Tild Greene presents a series of sculptural works titled Toil. Some works are cast entirely in solid bronze, while others are precise pairings of bronze and non-bronze prefabricated components. Through this, Greene considers ownership and how value is assigned. Tactile junctures, points of attachment, and direction are used to question production and lineage. Not all components are fixed but balanced, stretched, or loosely arranged in tension with one another. In this way, the work playfully probes our desire for permanence.
Folkert de Jongs sculptures cast familiar disposable objects and unsettling hybrids in bronze. From figurative fragments to coffee cups, weapons and boats, these works become grotesque prophecies, their weight mocking post-war dreams of endless growth while outlasting us all. He critically revisits symbols that were once sources of pride and power when first invented. De Jongs alchemical transformation of ephemera into enduring intimate monuments mirrors society's own conflicted relationship with value and waste.
Installed in Projectspace 38.40, the bronze or semi-bronze works transform the gallery into a space of quiet reflection. WHAT REMAINS meditates on legacy, questioning what we cling to, what we discard, and the power dynamics hidden in those choices. Does value shift when mass-produced objects are cast in bronze? Is their place in the hierarchy of preservation upended? In a world torn between innovation and nostalgia, the exhibition explores what truly deserves permanence, and who decides.
Folkert De Jong is a Dutch artist working in sculpture and installation. Through themes of violence, consumerism, and historical recurrence, he examines how societies memorialize power. His method transforms materials, from industrial foam to bronze, into grotesque relics that subvert their original purposes. De Jongs
work distills the paradoxes of modernity, where technological ambition and cultural amnesia collide in forms both unsettling and darkly comic.
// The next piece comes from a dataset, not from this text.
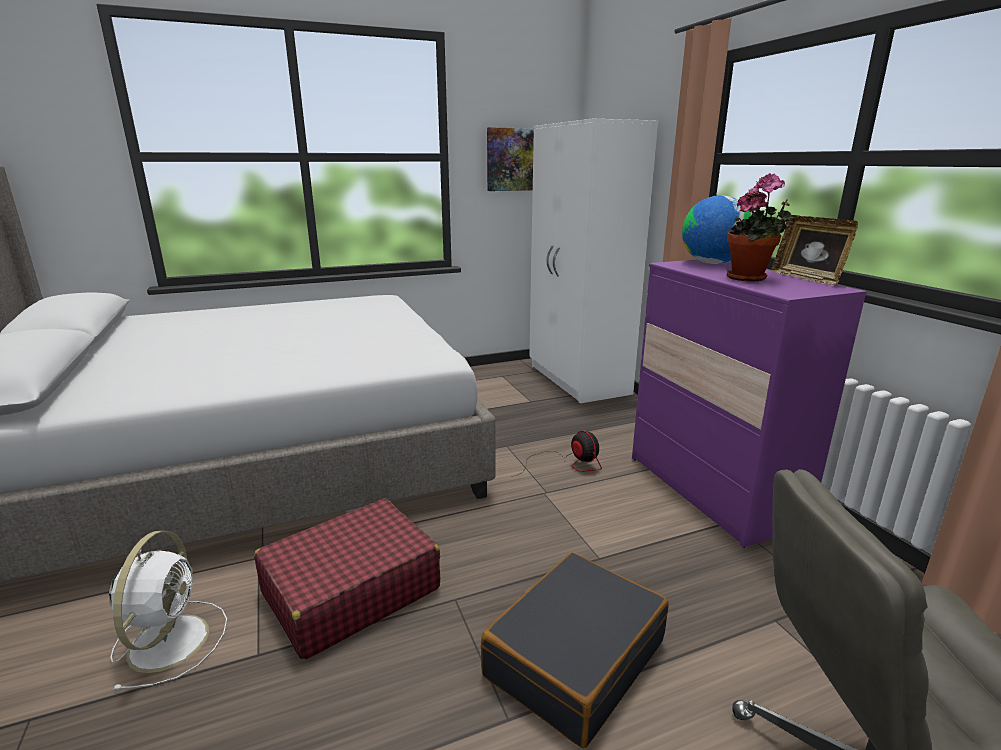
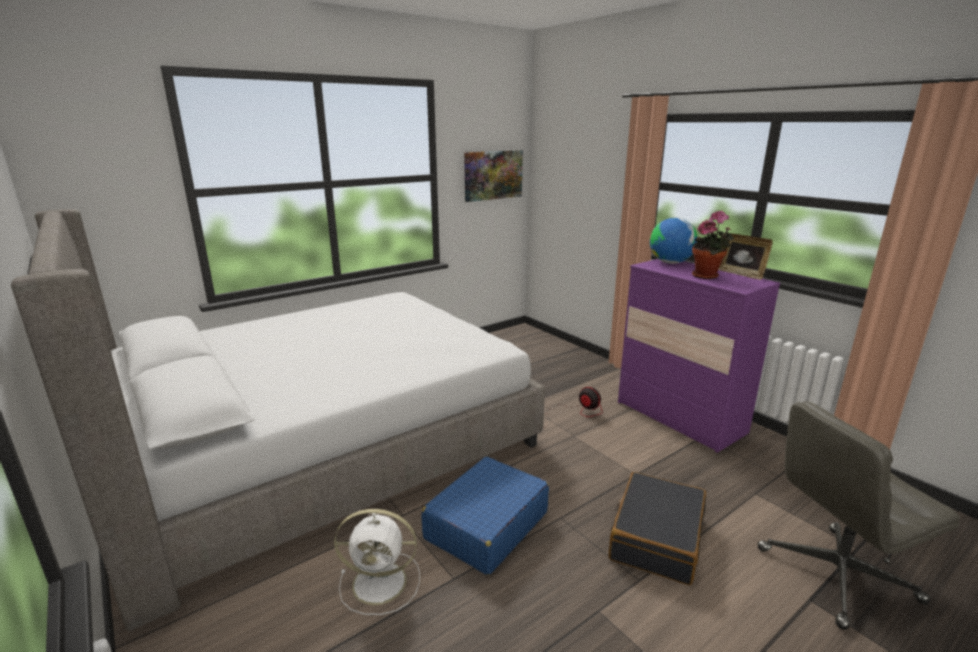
camera: 15 degrees left, 0 degrees up
white fan [109,531,227,691] -> white fan turned 105 degrees clockwise [334,509,420,615]
red suitcase [254,499,441,660] -> blue suitcase [421,457,549,575]
white wardrobe [529,119,658,404] -> none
Tild Greene is a British artist primarily working in sculpture and writing. Through subjects of mythology, utility, class, grief, and gender, they consider categories and assumptions. Altering found objects like garments, sports equipment, and hardware through sculptural processes, Greene creates homemade tools reflecting the primal human need for achievement. Greene reconfigures assumed hierarchies, presenting sculptures that function as a body extension between bodies and the systems that shape them.